£1,063
Rare Books, Manuscripts, Maps & Photographs | 630
Auction: Rare Books, Manuscripts, Maps & Photographs
A Novel. Author's autograph manuscript (c.. 209pp.) and heavily annotated and corrected typescript (c.215pp.), inscribed in red pen on the title by the author "To him what launched this mss, John Sommerfield" and in the hand of S. Sommerfield "He has made restitution. May god rest his soul. I hope he doesn't lose on it. For Charles Stonehill, S. Sommerfield", manuscript in red or green ink and pencil, typescript corrected in red or green ink and pencil, in card folder with contact details of Vernon Sommerfield, some sections page numbered, Chapter 1 marked "June 1928, New York", at end marked "John Sommerfield, 19 Park Place, Kensington Gardens, W."

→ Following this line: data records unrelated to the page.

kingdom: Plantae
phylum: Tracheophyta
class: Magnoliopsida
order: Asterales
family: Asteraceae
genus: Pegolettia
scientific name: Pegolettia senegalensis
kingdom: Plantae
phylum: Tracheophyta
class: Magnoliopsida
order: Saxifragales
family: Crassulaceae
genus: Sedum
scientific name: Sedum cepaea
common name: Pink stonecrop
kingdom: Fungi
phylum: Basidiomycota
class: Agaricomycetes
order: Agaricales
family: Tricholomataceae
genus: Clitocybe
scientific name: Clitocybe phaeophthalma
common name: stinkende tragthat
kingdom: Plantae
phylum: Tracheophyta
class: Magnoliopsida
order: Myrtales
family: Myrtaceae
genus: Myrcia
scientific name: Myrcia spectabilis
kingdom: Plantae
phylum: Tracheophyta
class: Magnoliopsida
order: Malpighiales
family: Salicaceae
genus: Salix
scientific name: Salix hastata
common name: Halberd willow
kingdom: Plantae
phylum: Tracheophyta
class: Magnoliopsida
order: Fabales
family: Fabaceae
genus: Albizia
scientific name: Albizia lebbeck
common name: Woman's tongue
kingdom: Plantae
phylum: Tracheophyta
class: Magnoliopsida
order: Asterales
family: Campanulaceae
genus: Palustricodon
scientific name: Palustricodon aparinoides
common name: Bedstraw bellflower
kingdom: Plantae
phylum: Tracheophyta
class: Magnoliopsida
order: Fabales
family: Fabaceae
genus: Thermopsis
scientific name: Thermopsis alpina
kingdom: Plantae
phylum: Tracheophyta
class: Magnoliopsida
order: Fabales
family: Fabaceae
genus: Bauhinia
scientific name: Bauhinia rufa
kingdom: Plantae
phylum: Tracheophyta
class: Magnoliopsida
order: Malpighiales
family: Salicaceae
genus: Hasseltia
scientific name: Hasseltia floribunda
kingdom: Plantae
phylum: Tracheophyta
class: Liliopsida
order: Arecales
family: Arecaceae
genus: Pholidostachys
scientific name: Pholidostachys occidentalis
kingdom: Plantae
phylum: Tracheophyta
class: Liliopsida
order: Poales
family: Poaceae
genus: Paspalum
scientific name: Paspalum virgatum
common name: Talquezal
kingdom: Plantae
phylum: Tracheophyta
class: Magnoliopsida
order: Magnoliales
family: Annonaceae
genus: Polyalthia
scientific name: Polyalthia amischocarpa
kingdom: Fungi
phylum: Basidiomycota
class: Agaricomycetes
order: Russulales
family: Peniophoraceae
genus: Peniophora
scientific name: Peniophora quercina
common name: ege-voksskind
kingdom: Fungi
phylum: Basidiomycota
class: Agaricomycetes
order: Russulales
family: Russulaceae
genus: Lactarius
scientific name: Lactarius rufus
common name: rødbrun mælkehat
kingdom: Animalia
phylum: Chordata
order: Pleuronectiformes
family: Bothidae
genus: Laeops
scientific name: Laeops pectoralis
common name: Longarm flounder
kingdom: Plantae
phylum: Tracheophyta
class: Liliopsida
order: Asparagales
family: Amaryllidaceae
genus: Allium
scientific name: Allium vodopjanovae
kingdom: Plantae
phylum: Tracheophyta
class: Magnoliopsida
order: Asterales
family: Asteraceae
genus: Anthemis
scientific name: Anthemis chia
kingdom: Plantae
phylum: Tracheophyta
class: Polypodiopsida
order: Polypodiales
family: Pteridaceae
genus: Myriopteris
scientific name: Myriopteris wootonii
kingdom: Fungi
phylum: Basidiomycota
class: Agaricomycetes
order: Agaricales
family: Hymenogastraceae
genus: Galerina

Note: Sommerfield left University College School at the age of 16 and worked as a newspaper delivery boy, stage hand and merchant seaman before moving to Chelsea, where he was active in the Communist Party. He appears to have joined the Communist Party in the early 1930s and it was a major part of his life for the following quarter century. He wrote columns for several Communist periodicals, including the Daily Worker, and was active in the Communist Party Writers' Group.
Sommerfield's first two books, They Die Young (1930) – which was published in the United States as The Death of Christopher – and Behind the Scenes (1934) drew upon his experiences at sea and as a stage hand. 1936 saw the publication of May Day, which is considered Sommerfield's most important work. The novel was published by the Communist Party's publishing house, and fictionalises a Communist uprising in London.
Shortly after the publication of May Day, Sommerfield volunteered for the International Brigades and fought in the Spanish Civil War alongside his friend John Cornford. After returning he discovered that he had been reported dead. During World War II he served as an aircraft support mechanic in Burma and India. This wartime service in Asia with the RAF provided the inspiration for some of his best short stories, collected after the war as The Survivors (1947).
In 1937 Sommerfield published Volunteer in Spain, which was an account of his time in Spain. George Orwell called the memoir a "piece of sentimental tripe", while others praised it and called Sommerfield "an excellent writer". The book was dedicated to Cornford, who was killed in Spain in December 1936. The poet and novelist Malcolm Lowry, a close friend of Sommerfield's, counted him as an important influence, and dedicated his poem Song About Madrid, Useful Any Time to him and Julian Bell.
Perhaps the most widely read of Sommerfield's works was Trouble in Porter Street, published in 1939. The Communist Party asked Sommerfield to write a manual about how to organise a rent strike. He wrote a short story for this purpose instead which was published cheaply as a pamphlet and sold in tens of thousands. Sommerfield was also active in the Mass Observation project and took the lead in the research, largely in Bolton, for The Pub and the People.
Throughout the war and in the following decade, Sommerfield continued to write for Communist and progressive periodicals and literary journals, including John Lehmann's New Writing journal, and worked largely in documentary films. Among his writing, The Adversaries (1952) was a historical novel based on the life of the mathematician Evariste Galois while North West Five (1960) was a novel about a young working class couple struggling to make their own way in post-war Kentish Town in north London.
The item appears to be a mixture of original manuscript and heavily annotated typescript drafts, new sections being headed "Mss 1st", "3/rd," etc. Due to erratic, and the absence of, page numbering, and not having a copy of the published novel, it has not been possible to establish with certainty if the entire novel is present in manuscript or typescript but it does appear to be complete.
A significant and early literary manuscript of one of Britain's most radical political writers of the inter-war era, which also reflects Sommerfield's awareness of and response to modernist writing. Of particular topicality is Christopher's interest in the human consequences of technological advances and their implications for human liberty.